Ya este tipo de noticias no me causan asombro, pero no dejan de preocuparme. Quienes se aferran al poder aprovecharon la oportunidad nuevamente para reafirmar su inefable condición al decir, en cadena nacional, que las librerías representan un sector prescindible de la economía y de la vida de los venezolanos. Tamaña barbaridad se expresó al extender el periodo de cuarentena y asomar la posibilidad de que algunos comercios regresasen paulatinamente a sus actividades cotidianas: “Ahora cuidamos al pueblo, al país de cosas superfluas; que los bares, las discotecas y las librerías pueden esperar. Y es la prioridad en Europa. ¿Dónde está la cabeza de esa gente?”, dijo el mandamás sin rubor alguno.
No es la primera vez que desde el poder se lanzan dardos venenosos contra la cultura del libro. Recuerdo a Jorge Arreaza en el año 2006, en aquel entonces director del programa de becas Fundayacucho, decir en un programa de televisión que el financiamiento para estudiar carreras de postgrado en áreas humanísticas no era una prioridad pues “Venezuela no necesita de literatura”.
No mejoró la situación en el 2009. El presidente de entonces dictaminó en Gaceta Oficial que las publicaciones universitarias debían ser consideradas como “gasto suntuario”, decisión que provocó la desaparición de numerosas revistas y proyectos editoriales, algunos de amplia tradición y prestigio.
Decir que las librerías son superfluas parece un lógico corolario de esta tragicomedia. Sin embargo, no me canso de repetirlo: los libros, y toda la cadena de sujetos y prácticas que forman parte del sector editorial, son tan fundamentales para la vida diaria como el pan y el agua (“medio pan y un libro”, imploraba García Lorca).

= = = = =

**DETALLES DEL EJERCICIO**
Extrae del texto sobre las librerías el fragmento que va desde "No mejoró la" hasta "tradición y prestigio.", sin alterar ninguna palabra. Recurre únicamente al texto sobre las librerías para responder.

Datos recopilados:
= = = = =

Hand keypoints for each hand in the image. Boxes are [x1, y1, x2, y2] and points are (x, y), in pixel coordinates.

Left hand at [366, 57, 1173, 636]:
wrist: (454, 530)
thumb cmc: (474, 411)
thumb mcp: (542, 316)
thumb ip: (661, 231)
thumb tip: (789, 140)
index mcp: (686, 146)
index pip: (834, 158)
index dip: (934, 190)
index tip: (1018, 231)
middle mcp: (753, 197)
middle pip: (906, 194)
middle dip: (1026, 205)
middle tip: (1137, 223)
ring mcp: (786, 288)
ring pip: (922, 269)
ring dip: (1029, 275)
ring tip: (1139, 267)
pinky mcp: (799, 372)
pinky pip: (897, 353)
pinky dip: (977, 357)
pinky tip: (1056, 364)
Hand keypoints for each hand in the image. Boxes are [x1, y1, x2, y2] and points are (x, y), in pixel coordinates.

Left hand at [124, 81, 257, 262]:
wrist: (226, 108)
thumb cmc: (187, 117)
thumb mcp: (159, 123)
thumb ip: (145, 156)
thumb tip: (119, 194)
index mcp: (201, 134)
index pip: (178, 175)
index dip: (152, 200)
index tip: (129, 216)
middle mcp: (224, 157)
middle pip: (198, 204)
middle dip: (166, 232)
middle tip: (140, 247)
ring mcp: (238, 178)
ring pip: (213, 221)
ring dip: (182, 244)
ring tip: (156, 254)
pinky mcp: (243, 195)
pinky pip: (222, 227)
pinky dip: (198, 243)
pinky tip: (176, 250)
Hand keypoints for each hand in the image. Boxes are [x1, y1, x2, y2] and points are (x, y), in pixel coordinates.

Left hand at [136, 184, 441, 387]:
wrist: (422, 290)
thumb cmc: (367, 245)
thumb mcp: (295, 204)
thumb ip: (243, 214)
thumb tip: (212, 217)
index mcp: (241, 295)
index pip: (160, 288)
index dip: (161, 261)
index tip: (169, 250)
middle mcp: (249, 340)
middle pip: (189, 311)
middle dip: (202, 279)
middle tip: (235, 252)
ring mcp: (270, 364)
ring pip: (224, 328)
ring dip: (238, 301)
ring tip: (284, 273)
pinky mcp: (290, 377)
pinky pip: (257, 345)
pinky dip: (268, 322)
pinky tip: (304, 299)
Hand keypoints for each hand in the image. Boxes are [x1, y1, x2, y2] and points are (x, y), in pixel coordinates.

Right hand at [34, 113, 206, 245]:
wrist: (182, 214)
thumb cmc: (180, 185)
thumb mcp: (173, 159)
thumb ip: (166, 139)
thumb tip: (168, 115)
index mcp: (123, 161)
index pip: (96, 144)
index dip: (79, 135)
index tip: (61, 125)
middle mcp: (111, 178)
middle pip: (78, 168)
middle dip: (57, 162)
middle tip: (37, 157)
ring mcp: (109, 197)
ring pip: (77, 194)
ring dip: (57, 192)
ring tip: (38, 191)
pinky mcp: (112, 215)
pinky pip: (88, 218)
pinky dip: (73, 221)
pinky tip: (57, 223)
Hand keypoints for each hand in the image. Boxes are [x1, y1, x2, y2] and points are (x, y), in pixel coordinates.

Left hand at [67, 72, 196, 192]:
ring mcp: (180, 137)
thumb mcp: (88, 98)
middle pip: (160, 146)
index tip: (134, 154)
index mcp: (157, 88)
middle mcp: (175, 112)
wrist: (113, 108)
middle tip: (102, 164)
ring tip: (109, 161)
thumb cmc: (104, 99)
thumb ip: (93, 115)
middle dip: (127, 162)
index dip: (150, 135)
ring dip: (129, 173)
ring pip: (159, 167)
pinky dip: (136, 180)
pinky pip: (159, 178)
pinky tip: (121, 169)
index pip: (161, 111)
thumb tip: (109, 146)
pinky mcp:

= = = = =

**RESPUESTA ESCRITA**
No mejoró la situación en el 2009. El presidente de entonces dictaminó en Gaceta Oficial que las publicaciones universitarias debían ser consideradas como “gasto suntuario”, decisión que provocó la desaparición de numerosas revistas y proyectos editoriales, algunos de amplia tradición y prestigio.